**Work order**
Please retype all of the records below word for word, leaving out any pictures.

(Beginning of Available data)

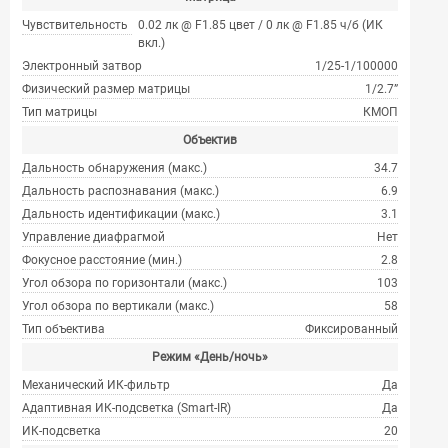
Чувствительность
0.02 лк @ F1.85 цвет / 0 лк @ F1.85 ч/б (ИК
вкл.)
Электронный затвор
1/25-1/100000
Физический размер матрицы
1/2.7”
Тип матрицы
КМОП
Объектив
Дальность обнаружения (макс.)
34.7
Дальность распознавания (макс.)
6.9
Дальность идентификации (макс.)
3.1
Управление диафрагмой
Нет
Фокусное расстояние (мин.)
2.8
Угол обзора по горизонтали (макс.)
103
Угол обзора по вертикали (макс.)
58
Тип объектива
Фиксированный
Режим «День/ночь»
Механический ИК-фильтр
Да
Адаптивная ИК-подсветка (Smart-IR)
Да
ИК-подсветка
20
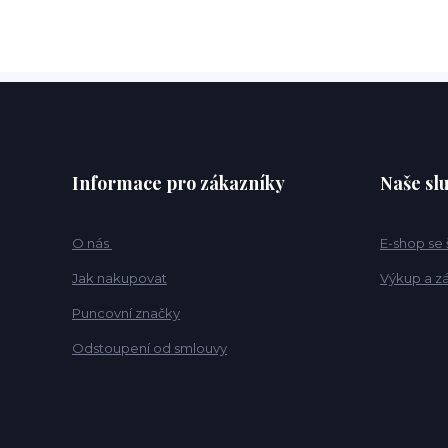
Informace pro zákazníky
Naše sl
O nás
E-shop se
Jak nakupovat
Výkup a z
Puncovní značky
Odstoupení od smlouvy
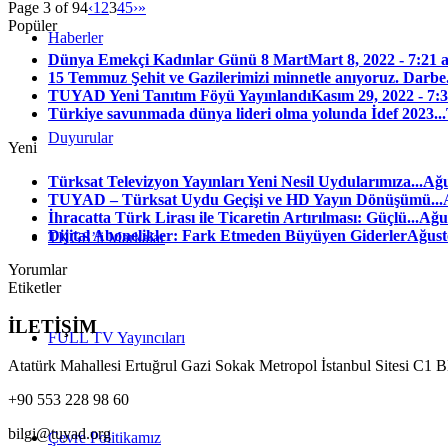
Page 3 of 94
‹
1
2
3
4
5
›
»
Popüler
Haberler
Dünya Emekçi Kadınlar Günü 8 Mart
Mart 8, 2022 - 7:21 
15 Temmuz Şehit ve Gazilerimizi minnetle anıyoruz. Darbe.
TUYAD Yeni Tanıtım Föyü Yayınlandı
Kasım 29, 2022 - 7:
Türkiye savunmada dünya lideri olma yolunda İdef 2023...
Duyurular
Yeni
Türksat Televizyon Yayınları Yeni Nesil Uydularımıza...
Ağu
TUYAD – Türksat Uydu Geçişi ve HD Yayın Dönüşümü...
İhracatta Türk Lirası ile Ticaretin Artırılması: Güçlü...
Ağus
Dijital Abonelikler: Fark Etmeden Büyüyen Giderler
Ağust
TKGS’li Markalar
Yorumlar
Etiketler
İLETİŞİM
FULL TV Yayıncıları
Atatürk Mahallesi Ertuğrul Gazi Sokak Metropol İstanbul Sitesi C1 
+90 553 228 98 60
bilgi@tuyad.org
Çevre Politikamız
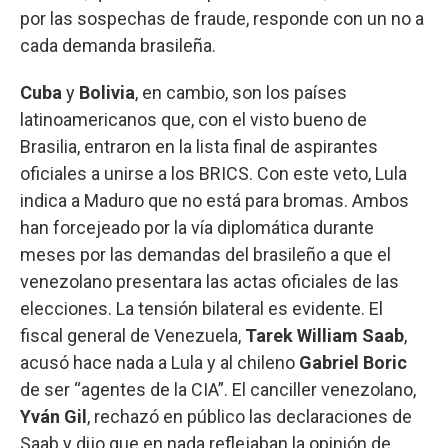
por las sospechas de fraude, responde con un no a
cada demanda brasileña.
Cuba
y
Bolivia
, en cambio, son los países
latinoamericanos que, con el visto bueno de
Brasilia, entraron en la lista final de aspirantes
oficiales a unirse a los BRICS. Con este veto, Lula
indica a Maduro que no está para bromas. Ambos
han forcejeado por la vía diplomática durante
meses por las demandas del brasileño a que el
venezolano presentara las actas oficiales de las
elecciones. La tensión bilateral es evidente. El
fiscal general de Venezuela,
Tarek William Saab
,
acusó hace nada a Lula y al chileno
Gabriel Boric
de ser “agentes de la CIA”. El canciller venezolano,
Yván Gil
, rechazó en público las declaraciones de
Saab y dijo que en nada reflejaban la opinión de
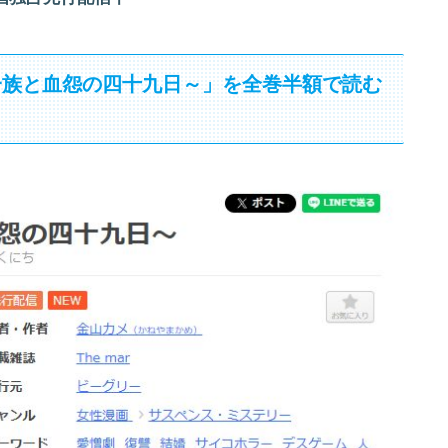
一族と血怨の四十九日～」を全巻半額で読む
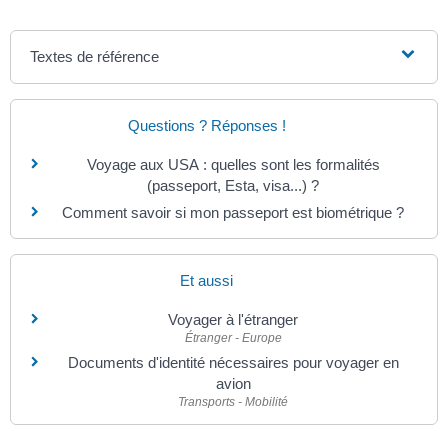
Textes de référence
Questions ? Réponses !
Voyage aux USA : quelles sont les formalités
(passeport, Esta, visa...) ?
Comment savoir si mon passeport est biométrique ?
Et aussi
Voyager à l'étranger
Étranger - Europe
Documents d'identité nécessaires pour voyager en
avion
Transports - Mobilité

(End of Available data)

**Answer box**
Чувствительность
0.02 лк @ F1.85 цвет / 0 лк @ F1.85 ч/б (ИК
вкл.)
Электронный затвор
1/25-1/100000
Физический размер матрицы
1/2.7”
Тип матрицы
КМОП
Объектив
Дальность обнаружения (макс.)
34.7
Дальность распознавания (макс.)
6.9
Дальность идентификации (макс.)
3.1
Управление диафрагмой
Нет
Фокусное расстояние (мин.)
2.8
Угол обзора по горизонтали (макс.)
103
Угол обзора по вертикали (макс.)
58
Тип объектива
Фиксированный
Режим «День/ночь»
Механический ИК-фильтр
Да
Адаптивная ИК-подсветка (Smart-IR)
Да
ИК-подсветка
20
Informace pro zákazníky
Naše sl
O nás
E-shop se
Jak nakupovat
Výkup a z
Puncovní značky
Odstoupení od smlouvy
Page 3 of 94
‹
1
2
3
4
5
›
»
Popüler
Haberler
Dünya Emekçi Kadınlar Günü 8 Mart
Mart 8, 2022 - 7:21 
15 Temmuz Şehit ve Gazilerimizi minnetle anıyoruz. Darbe.
TUYAD Yeni Tanıtım Föyü Yayınlandı
Kasım 29, 2022 - 7:
Türkiye savunmada dünya lideri olma yolunda İdef 2023...
Duyurular
Yeni
Türksat Televizyon Yayınları Yeni Nesil Uydularımıza...
Ağu
TUYAD – Türksat Uydu Geçişi ve HD Yayın Dönüşümü...
İhracatta Türk Lirası ile Ticaretin Artırılması: Güçlü...
Ağus
Dijital Abonelikler: Fark Etmeden Büyüyen Giderler
Ağust
TKGS’li Markalar
Yorumlar
Etiketler
İLETİŞİM
FULL TV Yayıncıları
Atatürk Mahallesi Ertuğrul Gazi Sokak Metropol İstanbul Sitesi C1 
+90 553 228 98 60
bilgi@tuyad.org
Çevre Politikamız
por las sospechas de fraude, responde con un no a
cada demanda brasileña.
Cuba
y
Bolivia
, en cambio, son los países
latinoamericanos que, con el visto bueno de
Brasilia, entraron en la lista final de aspirantes
oficiales a unirse a los BRICS. Con este veto, Lula
indica a Maduro que no está para bromas. Ambos
han forcejeado por la vía diplomática durante
meses por las demandas del brasileño a que el
venezolano presentara las actas oficiales de las
elecciones. La tensión bilateral es evidente. El
fiscal general de Venezuela,
Tarek William Saab
,
acusó hace nada a Lula y al chileno
Gabriel Boric
de ser “agentes de la CIA”. El canciller venezolano,
Yván Gil
, rechazó en público las declaraciones de
Saab y dijo que en nada reflejaban la opinión de
一族と血怨の四十九日～」を全巻半額で読む
Textes de référence
Questions ? Réponses !
Voyage aux USA : quelles sont les formalités
(passeport, Esta, visa...) ?
Comment savoir si mon passeport est biométrique ?
Et aussi
Voyager à l'étranger
Étranger - Europe
Documents d'identité nécessaires pour voyager en
avion
Transports - Mobilité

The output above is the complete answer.